In [1]:


# You can write up to 20GB to the current directory (/kaggle/working/) that gets preserved as output when you create a version using "Save & Run All" 
# You can also write temporary files to /kaggle/temp/, but they won't be saved outside of the current session

In [2]:
import numpy as np
import pandas as pd
import re
from nltk.corpus import stopwords

from tensorflow.keras.preprocessing.text import one_hot
from tensorflow.keras.preprocessing.text import Tokenizer
from tensorflow.keras.preprocessing.sequence import pad_sequences
from tensorflow.keras.models import Sequential
from tensorflow.keras.layers import Dense, Activation,Dropout
from tensorflow.keras.layers import Embedding,LSTM
from tensorflow.keras.layers import GlobalAveragePooling1D
from tensorflow.keras.layers import Flatten
from sklearn.model_selection import train_test_split

In [3]:
movie_reviews=pd.read_csv('../input/imdb-dataset-of-50k-movie-reviews/IMDB Dataset.csv')

| Supplied data |
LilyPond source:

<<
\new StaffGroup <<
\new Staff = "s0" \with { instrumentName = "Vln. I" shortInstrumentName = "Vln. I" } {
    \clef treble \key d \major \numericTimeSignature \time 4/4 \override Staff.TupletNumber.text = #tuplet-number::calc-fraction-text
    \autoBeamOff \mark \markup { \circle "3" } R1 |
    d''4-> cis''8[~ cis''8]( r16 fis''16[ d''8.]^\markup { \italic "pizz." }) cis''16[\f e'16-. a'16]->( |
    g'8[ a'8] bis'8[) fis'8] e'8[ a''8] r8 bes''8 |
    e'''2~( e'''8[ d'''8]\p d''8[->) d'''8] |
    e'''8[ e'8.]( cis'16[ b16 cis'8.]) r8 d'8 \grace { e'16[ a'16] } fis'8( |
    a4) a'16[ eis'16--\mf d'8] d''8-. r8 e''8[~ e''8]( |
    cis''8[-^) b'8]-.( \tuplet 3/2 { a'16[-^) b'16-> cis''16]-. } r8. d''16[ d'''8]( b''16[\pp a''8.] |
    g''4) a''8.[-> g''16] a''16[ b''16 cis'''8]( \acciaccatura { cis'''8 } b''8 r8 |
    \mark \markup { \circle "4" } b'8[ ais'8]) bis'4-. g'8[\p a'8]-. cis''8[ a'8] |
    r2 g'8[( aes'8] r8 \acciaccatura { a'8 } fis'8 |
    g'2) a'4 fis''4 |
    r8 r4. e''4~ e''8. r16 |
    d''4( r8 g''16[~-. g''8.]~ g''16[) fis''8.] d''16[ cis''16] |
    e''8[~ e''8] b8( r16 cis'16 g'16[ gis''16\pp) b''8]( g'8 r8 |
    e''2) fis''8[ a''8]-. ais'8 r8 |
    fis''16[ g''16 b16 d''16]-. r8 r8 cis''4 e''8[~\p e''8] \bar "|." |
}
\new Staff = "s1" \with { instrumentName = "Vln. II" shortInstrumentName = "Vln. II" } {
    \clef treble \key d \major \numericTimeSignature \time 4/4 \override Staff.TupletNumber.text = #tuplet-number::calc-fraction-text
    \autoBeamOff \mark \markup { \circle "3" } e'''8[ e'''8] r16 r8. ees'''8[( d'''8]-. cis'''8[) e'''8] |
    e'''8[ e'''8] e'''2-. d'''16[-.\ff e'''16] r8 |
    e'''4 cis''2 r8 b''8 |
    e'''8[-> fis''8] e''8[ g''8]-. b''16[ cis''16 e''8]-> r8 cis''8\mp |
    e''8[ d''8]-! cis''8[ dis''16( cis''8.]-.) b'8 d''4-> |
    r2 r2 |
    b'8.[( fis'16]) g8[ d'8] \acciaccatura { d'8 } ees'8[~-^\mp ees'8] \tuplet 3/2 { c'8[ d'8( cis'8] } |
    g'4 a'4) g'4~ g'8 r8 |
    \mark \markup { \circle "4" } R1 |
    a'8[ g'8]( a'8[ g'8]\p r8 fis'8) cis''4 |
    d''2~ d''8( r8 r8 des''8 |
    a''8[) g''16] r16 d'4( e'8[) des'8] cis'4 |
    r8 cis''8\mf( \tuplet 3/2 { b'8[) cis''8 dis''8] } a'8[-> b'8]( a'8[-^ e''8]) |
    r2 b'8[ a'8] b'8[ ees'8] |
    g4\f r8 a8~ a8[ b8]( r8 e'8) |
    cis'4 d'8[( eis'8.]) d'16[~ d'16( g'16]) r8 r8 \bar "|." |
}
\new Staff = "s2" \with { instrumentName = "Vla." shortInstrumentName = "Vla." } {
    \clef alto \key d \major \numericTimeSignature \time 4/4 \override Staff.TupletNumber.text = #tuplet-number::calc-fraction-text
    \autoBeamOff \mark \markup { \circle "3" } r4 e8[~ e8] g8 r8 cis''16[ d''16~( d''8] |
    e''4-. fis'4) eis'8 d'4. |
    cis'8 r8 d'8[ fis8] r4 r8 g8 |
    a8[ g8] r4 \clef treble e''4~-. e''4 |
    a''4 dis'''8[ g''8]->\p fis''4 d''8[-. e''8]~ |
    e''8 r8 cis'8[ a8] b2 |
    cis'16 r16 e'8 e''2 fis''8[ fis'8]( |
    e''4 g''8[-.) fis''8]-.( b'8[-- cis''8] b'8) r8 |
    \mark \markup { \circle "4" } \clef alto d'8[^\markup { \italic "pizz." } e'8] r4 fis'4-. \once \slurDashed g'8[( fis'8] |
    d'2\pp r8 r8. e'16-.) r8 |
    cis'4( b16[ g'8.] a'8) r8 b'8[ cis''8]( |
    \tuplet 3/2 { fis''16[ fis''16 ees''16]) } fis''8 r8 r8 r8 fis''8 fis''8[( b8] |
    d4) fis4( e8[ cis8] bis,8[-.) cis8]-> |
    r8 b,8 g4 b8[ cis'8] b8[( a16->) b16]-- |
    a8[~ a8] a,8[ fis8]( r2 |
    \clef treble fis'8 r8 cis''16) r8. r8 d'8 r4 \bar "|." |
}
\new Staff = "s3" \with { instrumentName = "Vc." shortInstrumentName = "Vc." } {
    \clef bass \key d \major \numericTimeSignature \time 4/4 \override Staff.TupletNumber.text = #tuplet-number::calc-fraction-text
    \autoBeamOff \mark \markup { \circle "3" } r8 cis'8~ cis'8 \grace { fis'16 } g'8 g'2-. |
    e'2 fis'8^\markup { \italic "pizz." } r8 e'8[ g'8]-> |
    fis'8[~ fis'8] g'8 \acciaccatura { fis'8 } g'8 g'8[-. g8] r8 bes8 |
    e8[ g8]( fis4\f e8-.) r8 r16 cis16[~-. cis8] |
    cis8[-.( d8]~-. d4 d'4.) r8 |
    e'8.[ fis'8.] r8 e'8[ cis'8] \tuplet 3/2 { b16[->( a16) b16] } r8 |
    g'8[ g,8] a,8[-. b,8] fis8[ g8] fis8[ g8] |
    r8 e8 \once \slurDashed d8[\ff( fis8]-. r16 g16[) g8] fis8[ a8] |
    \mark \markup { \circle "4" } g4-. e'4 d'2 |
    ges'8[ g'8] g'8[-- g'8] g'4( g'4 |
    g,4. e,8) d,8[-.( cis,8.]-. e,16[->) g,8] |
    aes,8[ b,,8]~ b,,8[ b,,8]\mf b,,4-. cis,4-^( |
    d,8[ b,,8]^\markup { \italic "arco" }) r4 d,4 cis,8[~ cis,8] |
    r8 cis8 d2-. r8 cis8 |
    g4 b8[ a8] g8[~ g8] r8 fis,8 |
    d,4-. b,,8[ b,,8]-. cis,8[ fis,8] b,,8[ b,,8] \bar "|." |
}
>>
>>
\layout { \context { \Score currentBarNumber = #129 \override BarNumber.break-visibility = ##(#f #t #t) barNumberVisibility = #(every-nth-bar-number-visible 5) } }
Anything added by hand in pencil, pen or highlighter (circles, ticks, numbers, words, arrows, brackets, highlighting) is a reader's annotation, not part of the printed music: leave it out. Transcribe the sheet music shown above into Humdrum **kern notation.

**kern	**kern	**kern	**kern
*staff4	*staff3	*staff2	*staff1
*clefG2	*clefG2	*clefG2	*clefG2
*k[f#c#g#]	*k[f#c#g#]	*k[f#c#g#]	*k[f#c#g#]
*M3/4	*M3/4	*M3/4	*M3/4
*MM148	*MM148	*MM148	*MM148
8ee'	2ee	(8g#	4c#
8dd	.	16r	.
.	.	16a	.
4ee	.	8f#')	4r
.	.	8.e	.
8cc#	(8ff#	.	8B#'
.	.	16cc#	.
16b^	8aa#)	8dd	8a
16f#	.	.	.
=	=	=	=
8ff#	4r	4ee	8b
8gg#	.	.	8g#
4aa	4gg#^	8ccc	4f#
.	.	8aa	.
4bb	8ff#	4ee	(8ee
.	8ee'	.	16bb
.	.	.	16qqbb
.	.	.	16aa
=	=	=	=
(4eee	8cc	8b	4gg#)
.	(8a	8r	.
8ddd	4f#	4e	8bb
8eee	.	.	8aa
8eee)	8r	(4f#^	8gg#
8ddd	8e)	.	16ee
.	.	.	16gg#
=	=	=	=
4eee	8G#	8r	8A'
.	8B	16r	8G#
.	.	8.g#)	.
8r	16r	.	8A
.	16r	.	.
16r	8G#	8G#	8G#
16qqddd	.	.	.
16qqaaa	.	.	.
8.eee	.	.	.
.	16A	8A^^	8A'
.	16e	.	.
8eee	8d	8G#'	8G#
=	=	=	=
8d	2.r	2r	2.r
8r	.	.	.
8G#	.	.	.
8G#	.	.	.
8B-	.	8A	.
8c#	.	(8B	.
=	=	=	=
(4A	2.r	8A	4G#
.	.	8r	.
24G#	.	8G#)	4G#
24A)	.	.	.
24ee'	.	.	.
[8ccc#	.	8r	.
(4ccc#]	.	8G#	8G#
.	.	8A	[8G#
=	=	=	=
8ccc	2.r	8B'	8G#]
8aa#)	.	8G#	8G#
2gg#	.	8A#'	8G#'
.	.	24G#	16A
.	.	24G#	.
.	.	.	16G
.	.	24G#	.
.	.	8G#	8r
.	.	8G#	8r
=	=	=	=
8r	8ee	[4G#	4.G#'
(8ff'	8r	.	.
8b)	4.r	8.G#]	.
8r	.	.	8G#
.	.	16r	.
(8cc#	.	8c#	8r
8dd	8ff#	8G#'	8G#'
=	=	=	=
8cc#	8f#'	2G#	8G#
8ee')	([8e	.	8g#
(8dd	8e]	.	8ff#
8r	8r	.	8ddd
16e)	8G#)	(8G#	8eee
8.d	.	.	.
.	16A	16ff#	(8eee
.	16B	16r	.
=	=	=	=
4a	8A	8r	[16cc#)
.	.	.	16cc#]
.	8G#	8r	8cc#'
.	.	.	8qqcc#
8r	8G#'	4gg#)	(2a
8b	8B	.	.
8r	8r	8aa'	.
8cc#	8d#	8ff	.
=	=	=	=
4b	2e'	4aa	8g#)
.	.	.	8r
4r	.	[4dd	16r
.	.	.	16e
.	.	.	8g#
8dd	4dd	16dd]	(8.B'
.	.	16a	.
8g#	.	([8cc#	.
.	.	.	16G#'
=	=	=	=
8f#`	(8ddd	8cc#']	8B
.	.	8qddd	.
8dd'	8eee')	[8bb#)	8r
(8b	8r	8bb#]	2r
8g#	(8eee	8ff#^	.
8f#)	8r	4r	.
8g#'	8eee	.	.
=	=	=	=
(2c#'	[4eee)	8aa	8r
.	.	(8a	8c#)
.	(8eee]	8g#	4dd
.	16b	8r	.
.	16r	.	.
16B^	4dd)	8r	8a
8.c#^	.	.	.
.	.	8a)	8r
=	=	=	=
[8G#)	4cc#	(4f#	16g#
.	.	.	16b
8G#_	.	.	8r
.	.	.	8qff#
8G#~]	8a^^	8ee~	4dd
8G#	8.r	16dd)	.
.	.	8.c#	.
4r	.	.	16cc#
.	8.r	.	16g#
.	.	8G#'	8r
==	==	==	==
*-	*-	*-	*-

| Set of tasks |
1. Translate this sentence from the notebook excerpt into Spanish: "You can also write temporary files to /kaggle/temp/, but they won't be saved outside of the current session"
2. How many lines of the records contain the string "slurDashed"? Reply with the number alone.

| Final results |
1. También puedes escribir archivos temporales en /kaggle/temp/, pero no se guardarán fuera de la sesión actual.

2. 2